Anders als in China gibt es eine überschaubare Zahl von Hochhäusern. In großen Teilen von Saigon herrscht quasi ein dörfliches Leben, weil die niedriggeschossigen Gebäude sich nach Straßenverläufen anordnen, die Strukturen von Reisfeldern nachzeichnen. „Gated Communities“, Luxusgettos wie in China oder Südamerika, finden sich hier nicht.
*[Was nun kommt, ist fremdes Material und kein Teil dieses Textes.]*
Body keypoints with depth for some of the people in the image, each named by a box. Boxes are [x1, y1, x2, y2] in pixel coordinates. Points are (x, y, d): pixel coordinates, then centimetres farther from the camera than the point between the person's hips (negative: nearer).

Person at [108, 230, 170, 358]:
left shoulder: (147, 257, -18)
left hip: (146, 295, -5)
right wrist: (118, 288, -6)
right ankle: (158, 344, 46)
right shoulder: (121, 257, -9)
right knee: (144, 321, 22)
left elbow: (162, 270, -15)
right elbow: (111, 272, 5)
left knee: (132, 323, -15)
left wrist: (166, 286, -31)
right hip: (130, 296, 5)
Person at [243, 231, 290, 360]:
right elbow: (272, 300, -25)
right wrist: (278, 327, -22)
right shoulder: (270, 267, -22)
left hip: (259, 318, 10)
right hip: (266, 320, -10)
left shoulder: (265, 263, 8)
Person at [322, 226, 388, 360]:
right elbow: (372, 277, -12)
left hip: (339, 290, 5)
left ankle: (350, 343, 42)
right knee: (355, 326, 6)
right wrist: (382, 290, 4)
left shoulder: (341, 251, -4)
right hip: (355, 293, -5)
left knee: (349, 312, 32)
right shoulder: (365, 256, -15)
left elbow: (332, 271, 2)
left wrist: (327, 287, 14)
Doch es gibt einige Superreiche. Nach dem Beitritt zur Welthandelsorganisation 2007 gab es noch einmal einen wirtschaftlichen Schub für Vietnam, von dem der Süden extrem profitiert hat. Ausländische Direktinvestitionen wurden möglich. Außerdem schicken die Exil-Vietnamesen aus Kalifornien jedes Jahr Milliarden in die alte Heimat. „Fast allen geht es besser als vor 20 Jahren“, sagt Forscher Waibel. Allerdings war die Quote der Autos im Verkehr in den Siebzigern höher als heute. Doch es gibt Millionen von Mopeds auf den rund um die Uhr verstopften Straßen von Saigon. Dementsprechend ist die Zahl der Verkehrstoten im Land auffällig hoch.

Das Stadtbild wandelt sich schnell. Und es ist zu befürchten, dass Saigon eine ähnliche Entwicklung nimmt wie andere südostasiatische Städte, die einen kolonialen Kern haben. „Machen Sie die Augen auf im Stadtbild, wenn Sie hinfahren“, rät Waibel. Als Tourismusland boomt Vietnam derzeit. Die Gäste kommen nicht nur aus den USA, sondern auch aus Australien, Japan und aus Europa. Russen sind an den Badestränden ebenfalls häufig gesehene Touristen.

Der Hamburger Vietnam-Experte Waibel empfiehlt: „Es ist extrem spannend. Man sollte jetzt nach Saigon reisen, bevor es möglicherweise so langweilig wird wie Singapur.“

Michael Waibel/Henning Hilbert (Autoren und Herausgeber): TP. Ho Chi Minh: MEGA CITY. Times Publishing House. Der Band wurde unter anderem gefördert vom Goethe-Institut, vom Bundesbildungs- und Forschungsministerium (BMBF) und weiteren Sponsoren.